An indirect TPMS doesn’t actually measure your tire pressure. Instead, it’s connected to your anti-lock brake system. The ABS system monitors the size of your tires among other things. And that tire size will change as you gain or lose pressure. When the size is too big or too small, it will trigger the TPMS. Many carmakers use indirect TPMS systems because it’s more affordable. Without dedicated sensors, there are fewer parts. Along the same lines, there are fewer possible points of failure.

That said, indirect systems have some serious disadvantages. To begin with, they have to be frequently recalibrated. The TPMS will need to be reset whenever you change tires or have them rotated. It will even have to be reset when you inflate your tires. Furthermore, indirect systems aren’t as accurate as direct systems.
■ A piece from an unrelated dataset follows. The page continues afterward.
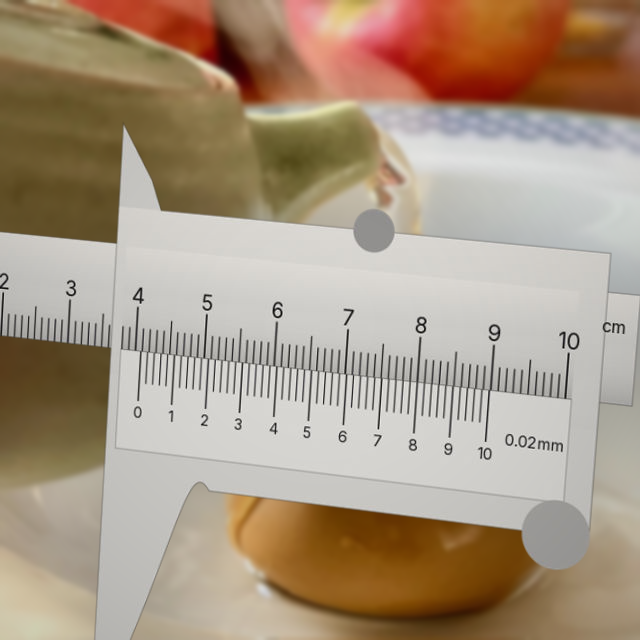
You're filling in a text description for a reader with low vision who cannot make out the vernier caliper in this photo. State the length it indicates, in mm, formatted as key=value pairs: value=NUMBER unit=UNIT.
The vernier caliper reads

Tymate Tire Pressure Monitoring System

By contrast, a direct TPMS is exactly what it sounds like. It has a set of sensors that directly track your tire pressure. Because it’s measuring the pressure directly, it gets a more accurate reading. These systems can also provide other benefits. For example, they often detect temperature as well as pressure. Knowing this information can be hugely helpful for preventing a blowout.

Direct TPMS systems also provide real-time readings. That isn’t true for an indirect TPMS. If you’re cruising down the highway, you won’t hit your brakes very often, if at all. You could have a severe leak, but an indirect system wouldn’t know. That’s because indirect systems only collect readings when you hit your brakes. And of course, direct systems don’t need to be calibrated. You’ll still get accurate readings when you stop for air. You can even throw a sensor on your spare tire so you’re prepared in an emergency.

Tymate Tire Pressure Monitoring System

Final Verdict

The Tymate Tire Pressure Monitoring System is a powerful device for vehicles of all sizes. The black version is great for most everyday passenger vehicles. The blue version, meanwhile, is perfect for your RV, or for anything else with dual rear axles. Installation is straightforward, and takes only a few minutes.

We had some minor issues adjusting some of the settings. But all in all, the control unit is easy to operate, and it gives you all the information you need. The auto-adjusting screen is easy to read by day or night, and the alerts sound reliably when there’s an issue. And with a wide range of pressure settings, it’s suitable for almost any tires. All things considered, we were very pleased.